Opposition leaders spoke out but said they had not been contacted as part of the Mugabe negotiations.
Opposition leader Morgan Tsvangirai, who shared power with Mugabe between 2009 and 2013, said Mugabe must resign and said his party would participate in talks on a transitional mechanism if approached.
He pointedly referred to Mugabe as “Mister.”
A vice president who was fired in 2014, Joice Mujuru, called for “free, fair and credible elections” following a transition arrangement that draws from a range of communities.
Zimbabwean Evan Mawarire, the pastor whose #ThisFlag social media campaign last year led to the largest anti-government protests in a decade, asked: “Should we just sit and wait or shall we at least be part of this transition process?”
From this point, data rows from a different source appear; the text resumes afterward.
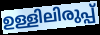
ഉള്ളിലിരുപ്പ്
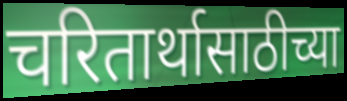
चरितार्थासाठीच्या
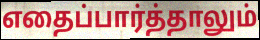
எதைப்பார்த்தாலும்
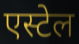
एस्टेल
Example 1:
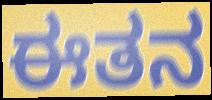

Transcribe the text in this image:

ಈತನ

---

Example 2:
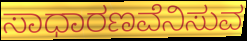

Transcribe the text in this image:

ಸಾಧಾರಣವೆನಿಸುವ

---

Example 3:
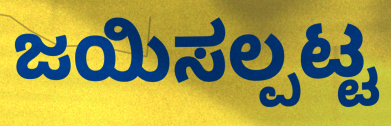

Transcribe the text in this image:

ಜಯಿಸಲ್ಪಟ್ಟ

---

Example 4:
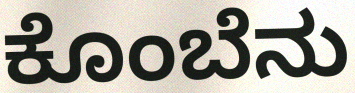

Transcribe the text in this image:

ಕೊಂಬೆನು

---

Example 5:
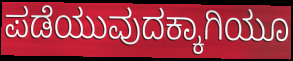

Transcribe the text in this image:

ಪಡೆಯುವುದಕ್ಕಾಗಿಯೂ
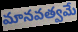
మానవత్వమే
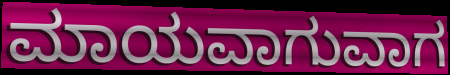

Across the country, Zimbabweans long frustrated by crackdowns on dissent and a collapsing economy were enjoying freedoms they haven’t had in years. For once, they weren’t contending with bribe-seeking police officers who mounted roadblocks every few miles (kilometers).
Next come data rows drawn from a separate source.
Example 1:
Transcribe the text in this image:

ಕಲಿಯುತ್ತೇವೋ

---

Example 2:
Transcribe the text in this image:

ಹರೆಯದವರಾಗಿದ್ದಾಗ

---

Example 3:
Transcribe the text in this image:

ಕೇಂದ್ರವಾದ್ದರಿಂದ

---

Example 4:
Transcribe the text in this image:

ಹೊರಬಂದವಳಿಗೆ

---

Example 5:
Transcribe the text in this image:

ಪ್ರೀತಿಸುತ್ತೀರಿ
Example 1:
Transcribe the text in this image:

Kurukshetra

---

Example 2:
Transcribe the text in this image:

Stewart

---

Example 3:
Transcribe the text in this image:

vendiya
Soldiers manning the few checkpoints leading into downtown Harare greeted motorists with a smile, searching cars without hostilities and wishing motorists a safe journey.
Street vendors who endured police raids after Mugabe ordered their removal were working without hassles. Trade unions urged workers to go about their business.
“The situation is quite OK because they are now returning to their jobs,” said one resident, Clinton Mandioper.
Human rights groups urged respect for rights as the drama played out.
Amid questions about the whereabouts of first lady Grace Mugabe, one Namibian newspaper, the New Era, reported that the country’s foreign minister denied she had fled there.
The U.S. Embassy advised citizens in Zimbabwe to “limit unnecessary movements” as political uncertainty continues. The British government also urged its citizens to avoid large gatherings and any demonstrations.